Abstract

16 Background: We and others have published that antigen-stress induced functional exhaustion of chimeric antigen receptor (CAR) T cells can be rescued by addition of anti-PD1 agents. To avoid the need for multiple administrations of anti-PD1 agent, we developed CAR T-cell intrinsic PD1 dominant negative receptor (PD1 DNR). Herein, we investigated the anti-tumor efficacy of cell-extrinsic versus intrinsic anti-PD1 strategies. Methods: Human T cells transduced with CD28 costimulated mesothelin-targeted CAR T cells (M28z) with or without anti-PD1 agent, and M28zPD1DNR CAR T cells were investigated against mesothelin-expressing cancer cells with inducible or constitutive PDL1 over expression. In vitro, cytotoxicity upon single and multiple antigen stimulation and proliferation, inhibitory receptor expression (PD1, TIM3 LAG3) were tested. In vivo, tumor burden regression kinetics and median survival were determined in an orthotopic model of pleural mesothelioma.

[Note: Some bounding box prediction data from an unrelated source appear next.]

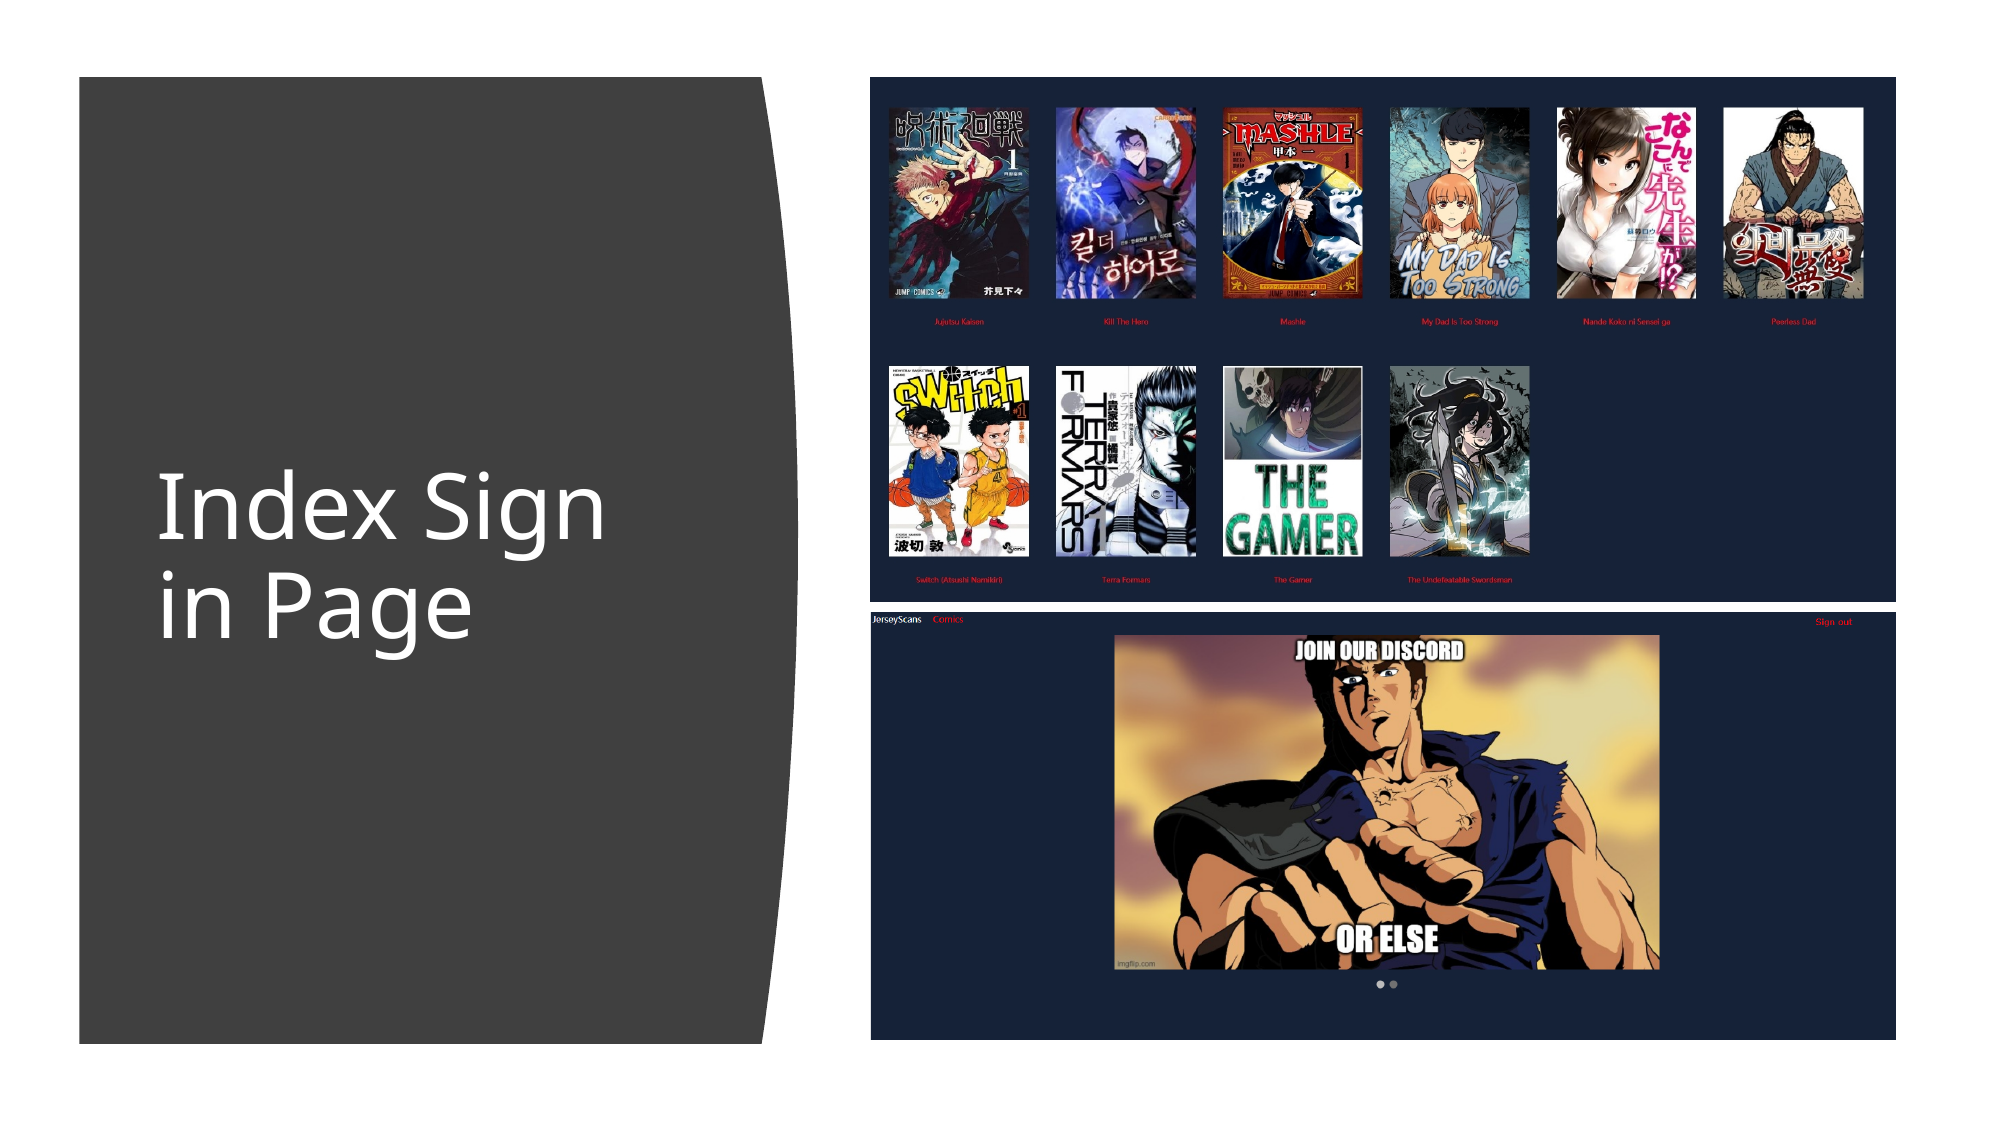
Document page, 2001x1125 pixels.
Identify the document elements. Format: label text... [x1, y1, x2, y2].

picture [870, 76, 1896, 602]
title Index Sign in Page [141, 166, 702, 953]
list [870, 612, 1896, 1040]
text_box [78, 76, 800, 1045]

Results: Following single antigen stimulation, both CAR T cells exhibited equivalent cytotoxicity. Following multiple antigen stimulations (antigen stress test), M28z PD1DNR CARs showed sustained and relatively higher cytotoxicity and proliferation compared to M28z CAR T cells, even when combined with anti-PD1 agent. PD1, TIM3 and LAG3 expression upregulation was noticed in both CAR T cells. CAR T cell therapy combined with extrinsic PD1 blockade or intrinsic PD1 DNR demonstrated enhanced and sustained tumor regression and prolonged survival (median survival 66 and 60 days) compared to CAR T cell therapy alone (27.5 days). In mouse model with constitutive PDL1 overexpressing cancer, similar trend is observed (74, 69 versus 28 days). Conclusions: A single dose of M28z CAR T cells with cell-intrinsic PD1DNR demonstrated equal anti-tumor efficacy compared to multiple doses of extrinsic anti-PD1 agent administration in models with inducible and constitutive high-PDL1 expressing cancer with no on-target, off-tumor toxicity with either strategy. This data provides the rationale for our ongoing phase II trial of combination therapy with M28z CAR T cells and anti-PD1 agent, and upcoming M28zPD1DNR CAR T cell trial in 2020.